While my writing about identity management isn’t going to make the comedy circuit, I  recently updated my explainer piece for CSOonline. Identity is even more important these days, as enterprises move into more cloudy and virtual infrastructures, federate apps with their partners and customers, and try to protect themselves against supply-chain attacks that can tie them in knots for weeks and months.  And thanks to poor multi-factor implementations, more sophisticated phishing methods, more automated credential stuffing techniques and numerous legacy IAM systems that haven’t been updated, bad actors can often find easy entries with minimal effort into corporate systems to ply their exploits.

IAM needs to be a well-integrated fabric or mesh of architectures and processes that connect everything together into a coherent whole that can protect the entire digital surface of an enterprise. This fabric uses adaptive risk assessments to authenticate and connects both people and machines and uses information collected from continuous threat detection and operations visibility. My post explains how to get to this state, and some things that enterprise IT managers need to consider in their evaluations.

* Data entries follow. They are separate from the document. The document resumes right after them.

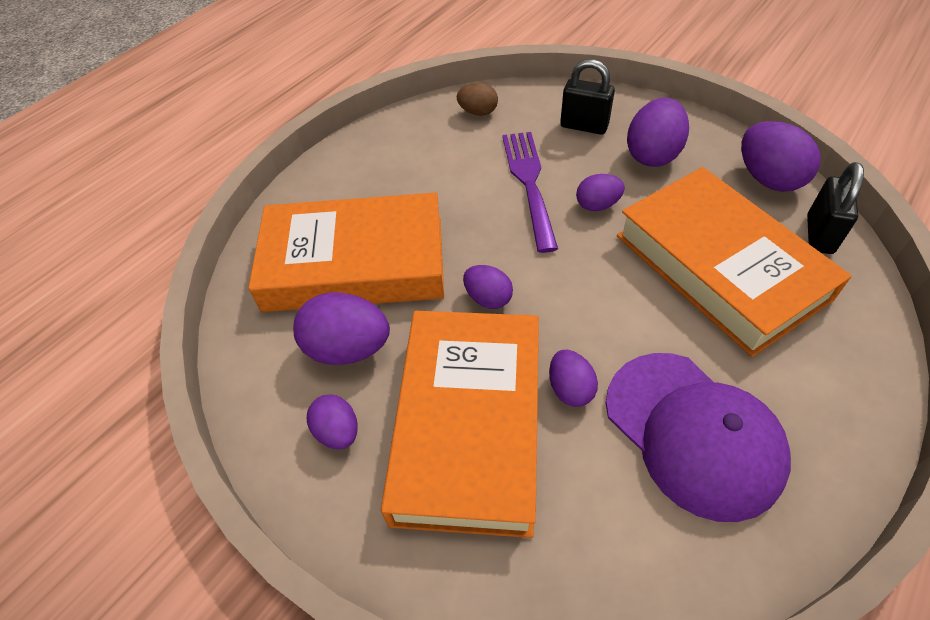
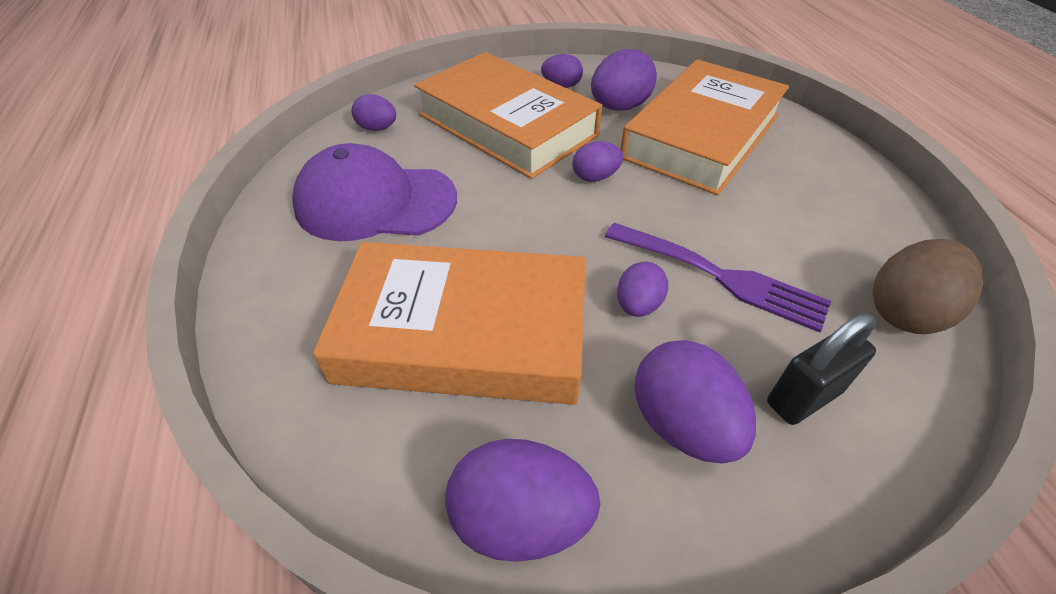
camera: 125 degrees right, 5 degrees down
(478, 112) = (905, 312): brown egg -> brown egg, size x1.68
(570, 389) = (475, 172): purple egg -> purple egg (377, 128)
(819, 234) = (391, 469): black padlock -> none

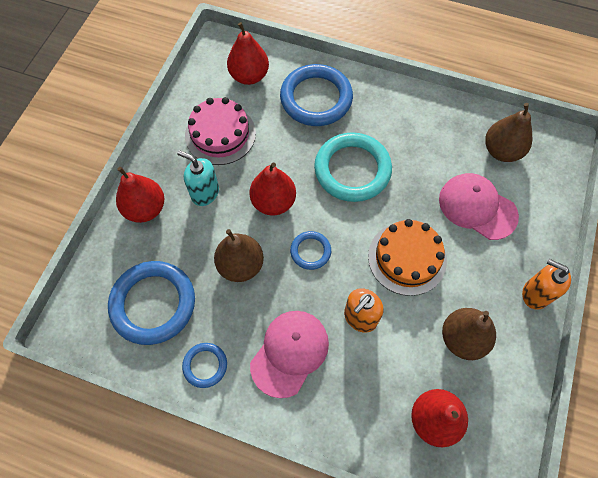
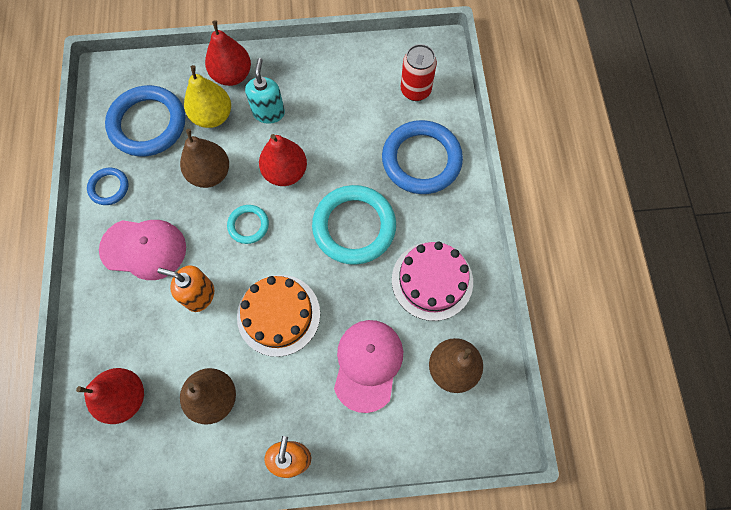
camera: 65 degrees right, 5 degrees up
(180, 241) = (213, 116): none -> yellow pear
(220, 134) = (336, 96): pink cake -> pink cake (432, 280)
(249, 76) = (415, 90): red pear -> red can
(310, 251) = (248, 225): blue ring -> turquoise ring

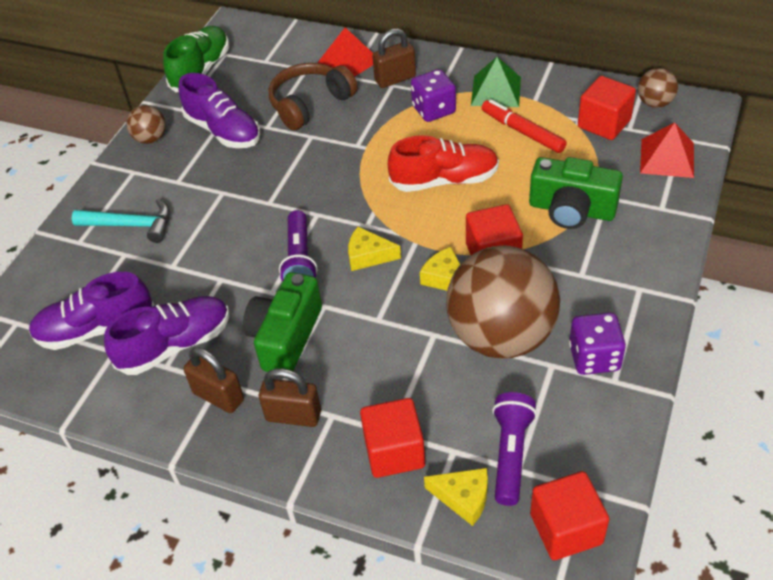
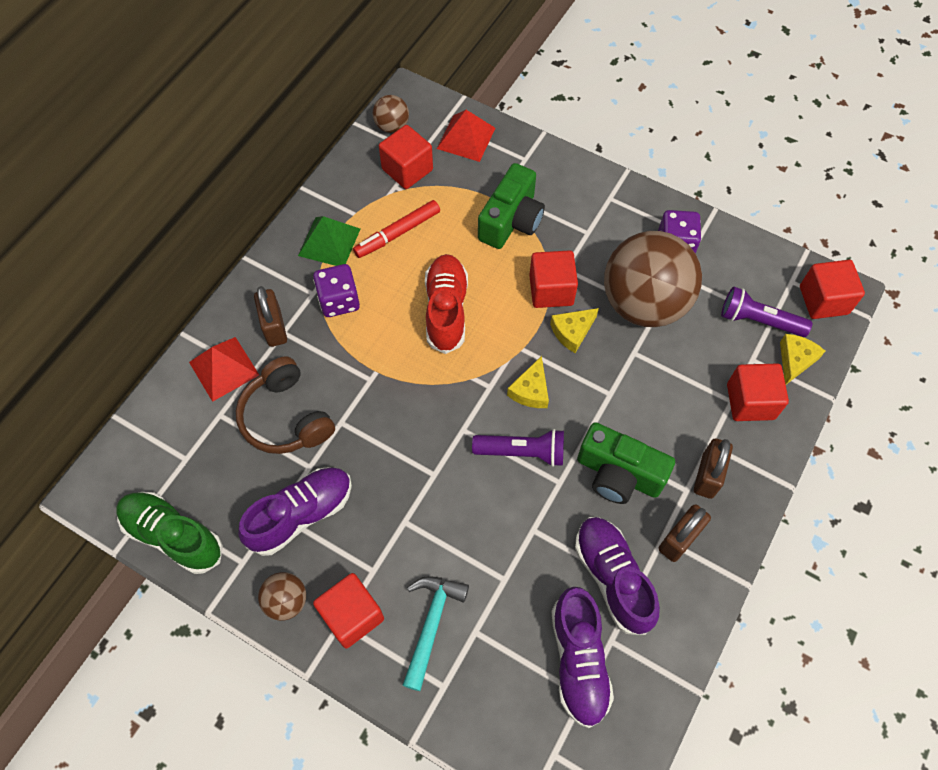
camera: 85 degrees left, 15 degrees up
(139, 177) = (352, 615): none -> red cube

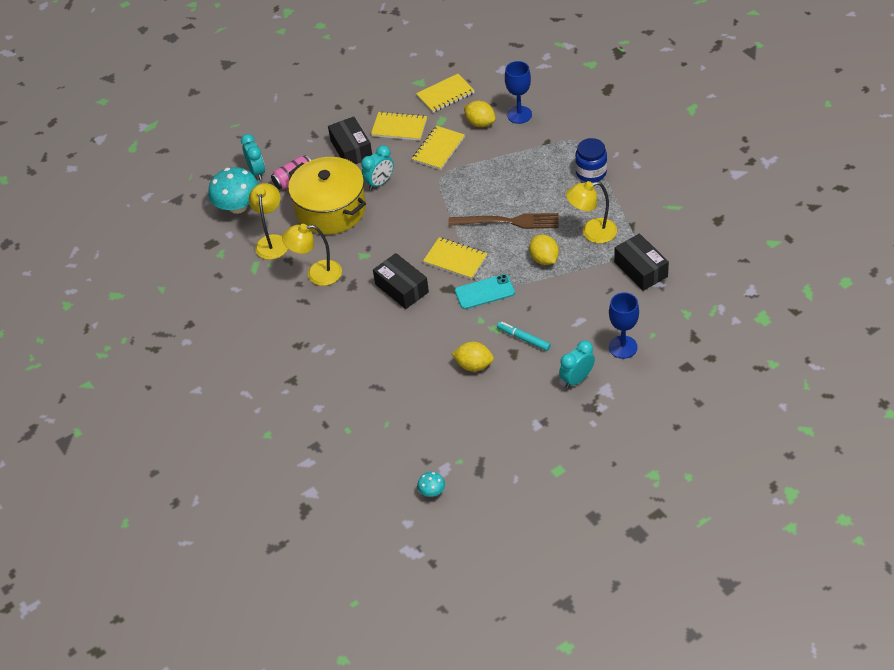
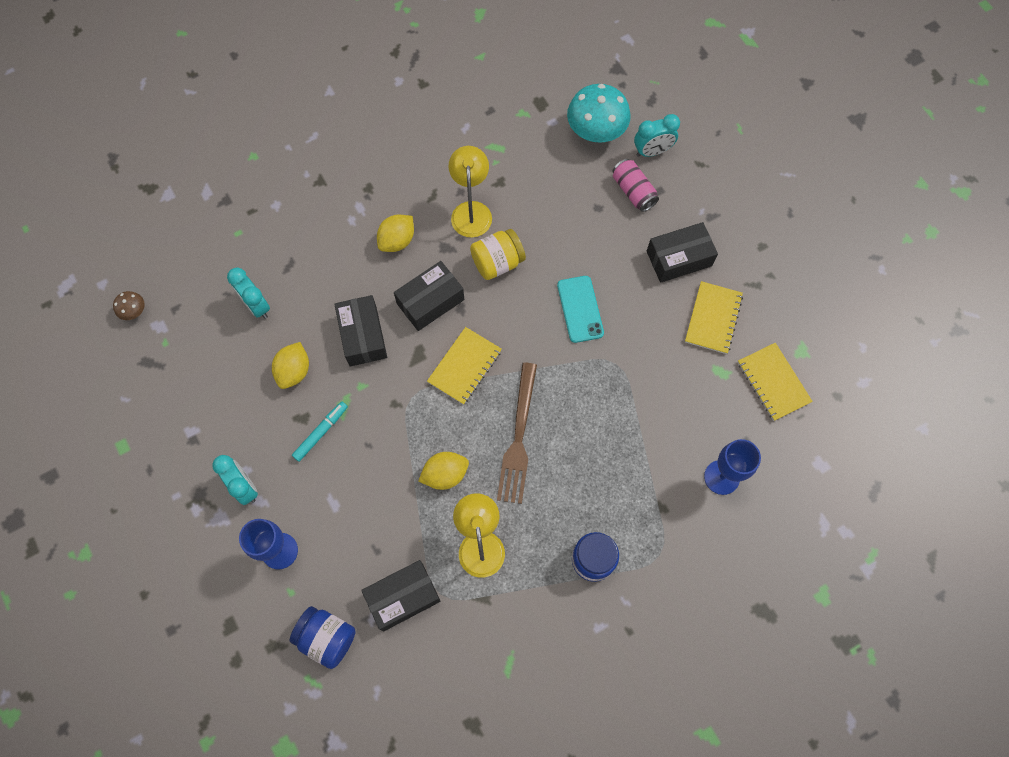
camera: 90 degrees right, 20 degrees up
(272, 241) = (532, 166): yellow lamp -> none
(331, 209) = (574, 230): yellow pot -> none
(363, 252) = (497, 262): none -> yellow jar
(379, 183) = (613, 288): turquoise clock -> turquoise clock (256, 305)
(432, 491) = (134, 311): turquoise mushroom -> brown mushroom
(437, 326) = (363, 336): none -> black box
(438, 149) = (665, 364): yellow notebook -> none
(480, 123) = (710, 422): yellow lemon -> yellow lemon (397, 241)
(484, 292) = (404, 395): turquoise phone -> turquoise phone (580, 309)
(680, 307) = (327, 638): none -> blue jar

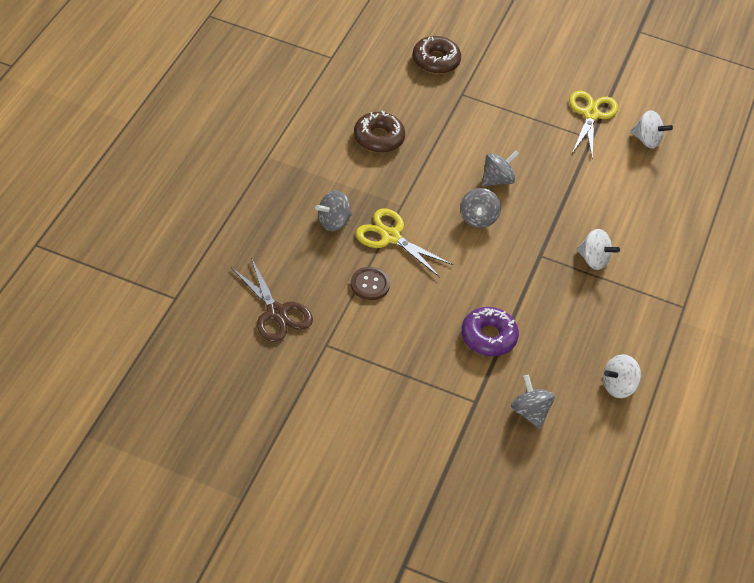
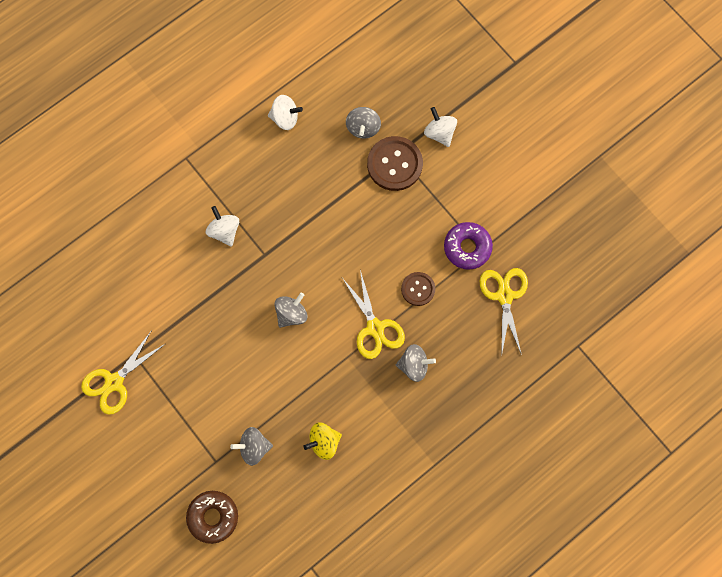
camera: 145 degrees left, 25 degrees up
(277, 313) = (504, 296): brown scissors -> yellow scissors
(378, 138) = (324, 442): brown donut -> yellow spinning top
(470, 389) = (394, 164): none -> brown button
(488, 337) = (354, 201): purple donut -> purple donut (467, 247)
(497, 180) = (249, 346): grey spinning top -> grey spinning top (254, 447)
(647, 140) = (86, 330): white spinning top -> white spinning top (439, 133)

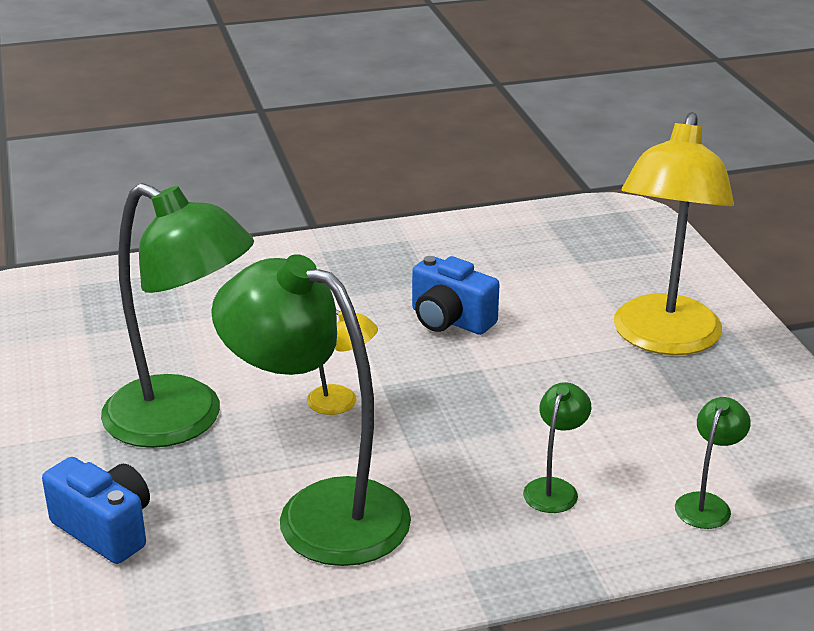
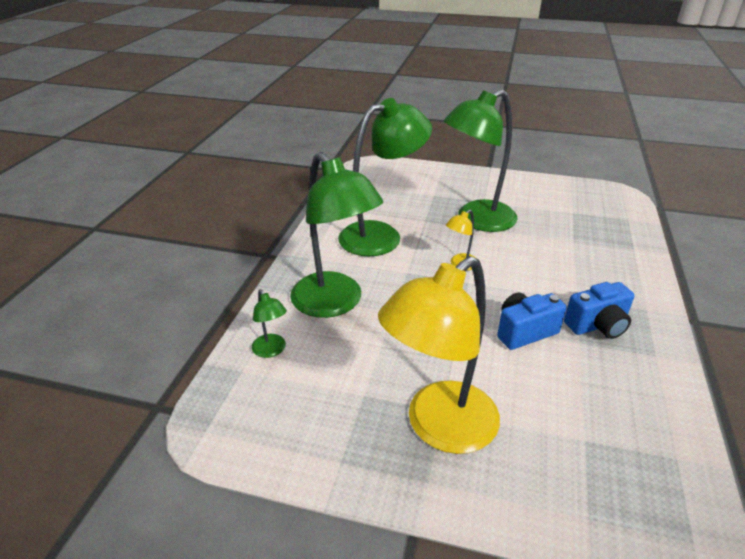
camera: 120 degrees right, 5 degrees up
(105, 529) = (415, 191): blue camera -> blue camera (597, 325)
(554, 488) = (335, 303): green lamp -> green lamp, size x2.34
(663, 339) = (439, 428): yellow lamp -> yellow lamp turned 90 degrees counterclockwise

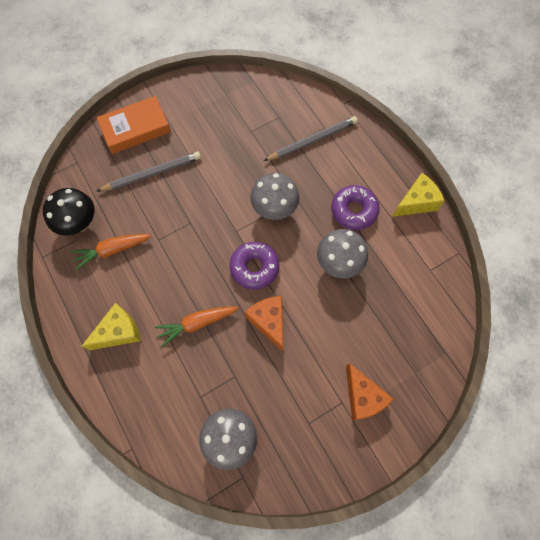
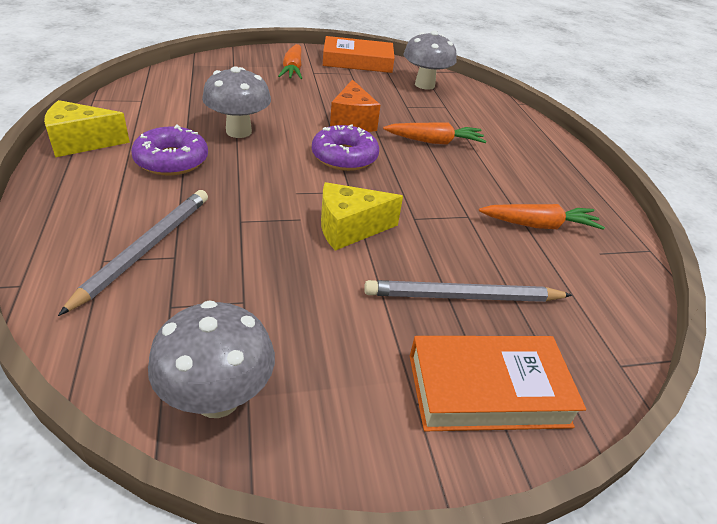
camera: 165 degrees left, 30 degrees down
(79, 223) = (596, 269): black mushroom -> none
(119, 332) = (529, 161): yellow cheese -> yellow cheese (349, 229)
(274, 209) = (280, 194): grey mushroom -> grey mushroom (218, 398)
(312, 141) = (145, 249): grey pencil -> grey pencil turned 120 degrees clockwise
(314, 460) = (357, 61): none -> orange book
(362, 397) = (292, 69): orange cheese -> orange carrot

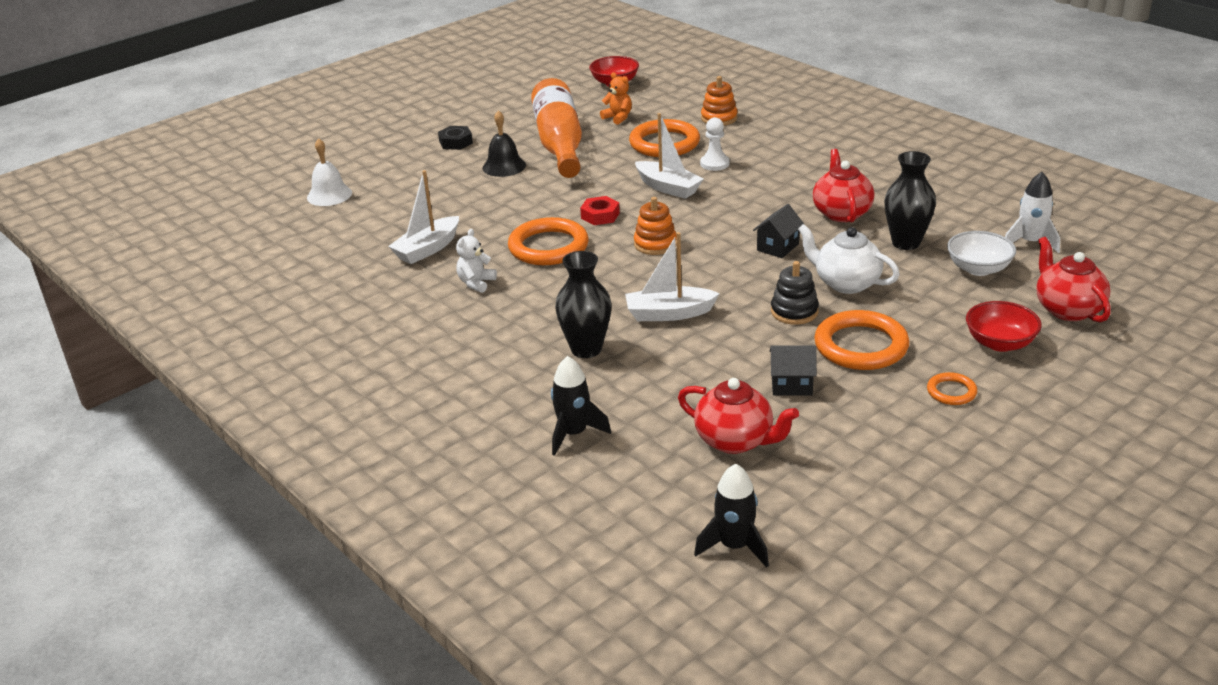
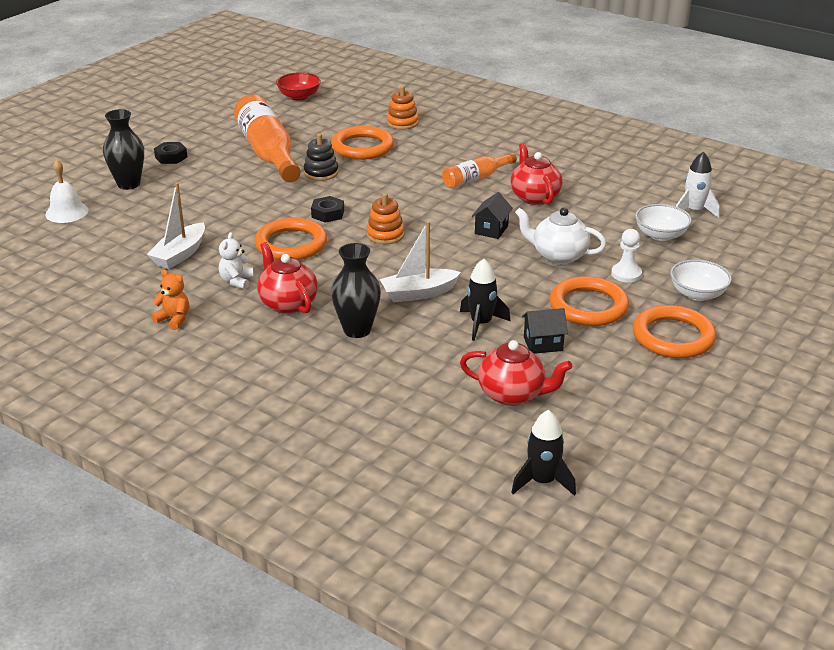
camera: 15 degrees left, 0 degrees up
(504, 166) = (224, 176): black bell -> none
(573, 434) = (372, 403): black rocket -> black rocket (481, 324)
(600, 216) = (328, 214): red nut -> black nut
(618, 118) = (313, 127): orange teddy bear -> orange teddy bear (174, 319)
(668, 188) = (379, 185): white boat -> none
(714, 164) = (412, 162): white pawn -> white pawn (626, 274)
(780, 187) = (476, 178): none -> orange bottle
(794, 312) = (524, 283): black stacking toy -> black stacking toy (321, 173)
(906, 243) = (595, 218): black vase -> black vase (129, 184)
(951, 392) = (673, 337): orange ring -> orange ring, size x2.01
(1000, 343) = (697, 294): red bowl -> white bowl
(1067, 309) = (740, 262): red teapot -> red teapot (287, 303)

Dark Reading: New Tool Shields Organizations From NXDOMAIN Attacks

Attacks against the Domain Name System (DNS) are numerous and varied, so organizations have to rely on layers of protective measures, such as traffic monitoring, threat intelligence, and advanced network firewalls, to act in concert. With NXDOMAIN attacks on the rise, organizations need to strengthen their DNS defenses.

Akamai has released a new tool to help, as my story for Dark Reading describes.

Dark Reading: Electric vehicle charging stations still have major cybersecurity flaws

The increasing popularity of electric vehicles isn’t just a favorite for gas-conscious consumers, but also for cyber criminals that focus on using their charging stations to launch far-reaching attacks. This is because every charging point, whether they are inside a private garage or on a public parking lot, is online and running a variety of software that interacts with payment systems and the electric grid, along with storing driver identities. In other words, they are an Internet of Things (IoT) software sinkhole.

In this post for Dark Reading, I review some of the issues surrounding deployment of charging stations, what countries are doing to regulate them, and why they deserve more attention than other connected IoT devices such as smart TVs and smart speakers.